Unfortunately not. Some highly questionable mathematics shows quite clearly that's it's uneconomical. Apparently the only battery technology we can rely on costs about 100$ and is fitted to a wheelchair. I mean yes, electric cars are becoming commercially available, but we don't talk about that.

No, the only technology we have now and in time to replace coal is solar and wind. Because unlike nuclear they aren't stuck running 24/7, but instead duplicate the easy switching of coal. We're better off now spending money on shaping demand and smoothing power generation than on trying to make nuclear something it can never be - a suitable solution for the bulk of our power needs.
 
How about harnessing the energy from fitness clubs and gyms? Could those places power their own lighting needs by doing that and storing in batteries?
 
How about harnessing the energy from fitness clubs and gyms? Could those places power their own lighting needs by doing that and storing in batteries?
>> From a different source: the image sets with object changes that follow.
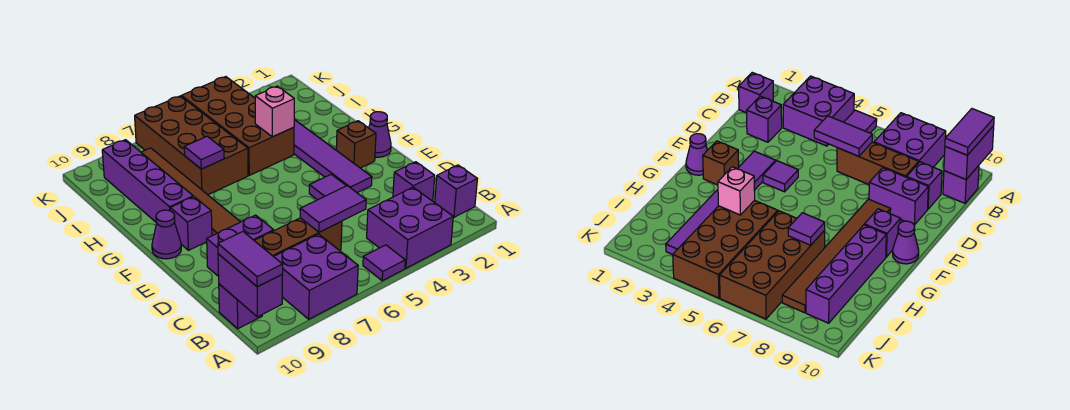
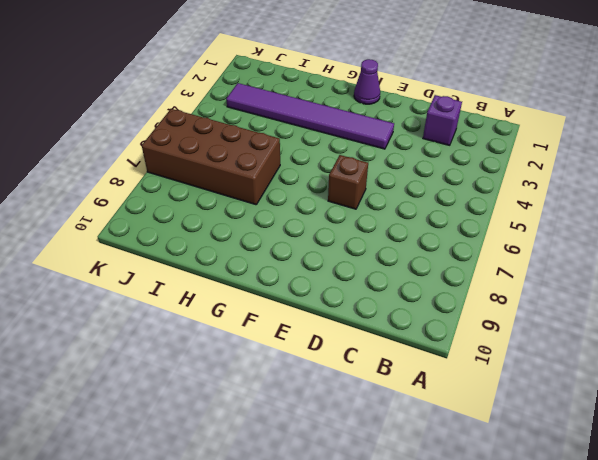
brown 1x1 brick [328,155,368,209] -> brown 1x1 brick moved to [336,121,376,168]
none -> purple 2x2 brick [367,187,453,268]
none -> purple 1x1 tile [363,245,405,281]
none -> purple 2x2 brick [274,234,358,319]

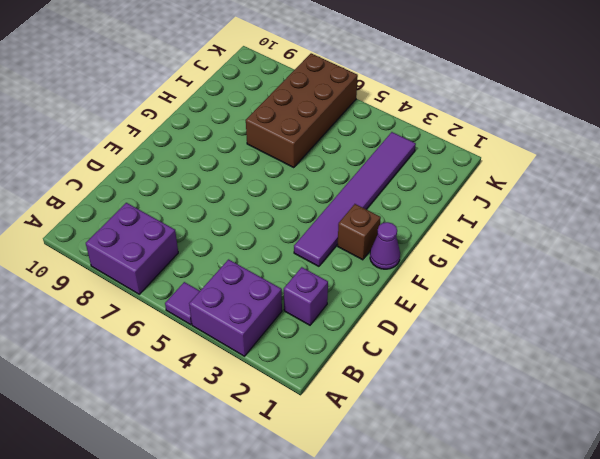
none -> purple 1x1 brick [435,165,477,217]
none -> purple 1x1 brick [219,284,262,329]
none -> brown 1x3 brick [254,218,342,257]

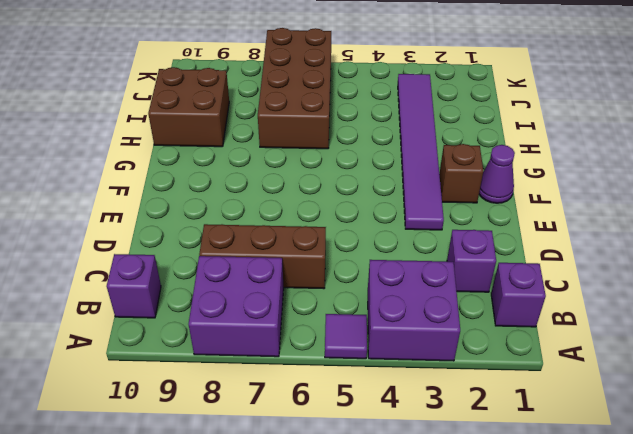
brown 2x2 brick [148,67,229,147] -> purple 1x4 brick [102,140,193,223]
none -> purple 1x1 brick [907,162,942,209]
none -> purple 1x2 brick [207,215,274,277]
none -> purple 1x1 tile [309,174,346,200]

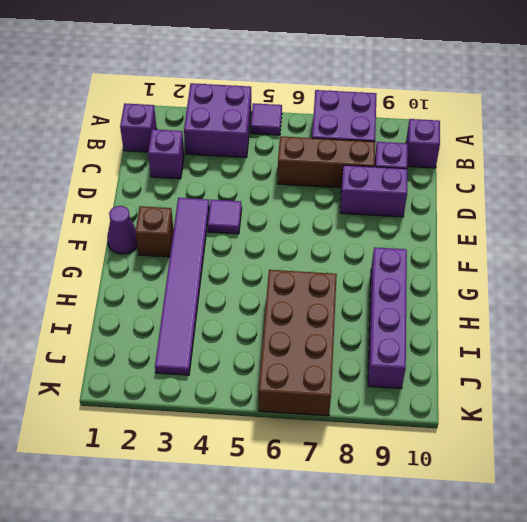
none -> brown 1x6 tile [141,148,240,236]
none -> purple 1x1 brick [170,197,212,250]
none -> purple 1x1 cone [152,210,181,259]

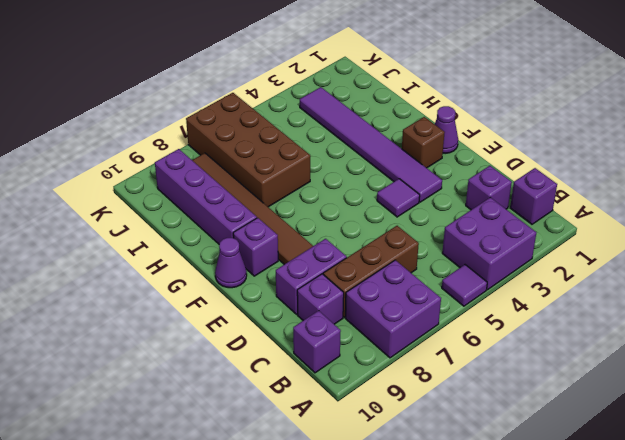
none -> brown 2x4 brick [181,77,294,175]
none -> purple 1x2 brick [218,254,282,317]
none -> purple 1x2 tile [300,186,366,232]

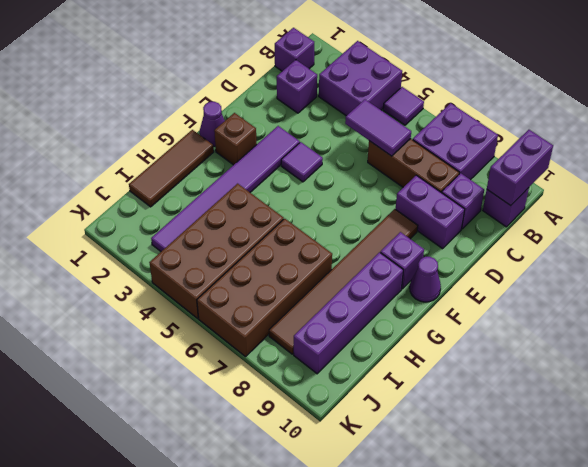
brown 1x3 tile [129,130,214,207] -> none
none -> pink 1x1 brick [255,86,294,137]
none -> purple 1x1 tile [184,136,224,169]
none -> purple 1x2 tile [218,232,283,287]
Work out the numbers. 2000 food calories a day is about 100 watts. From  Muscle, the energy efficiency of human muscle is about 18% to 26%. That gives something like 20 watts averaged over a whole day. Enough to power a lightbulb, but not much more.  Human power -- it's possible to get more mechanical-energy output in bursts. Some numbers:
A trained cyclist can produce about 400 watts of mechanical power for an hour or more, but adults of good average fitness average between 50 and 150 watts for an hour of vigorous exercise. A healthy well-fed laborer over the course of an 8-hour work shift can sustain an average output of about 75 watts.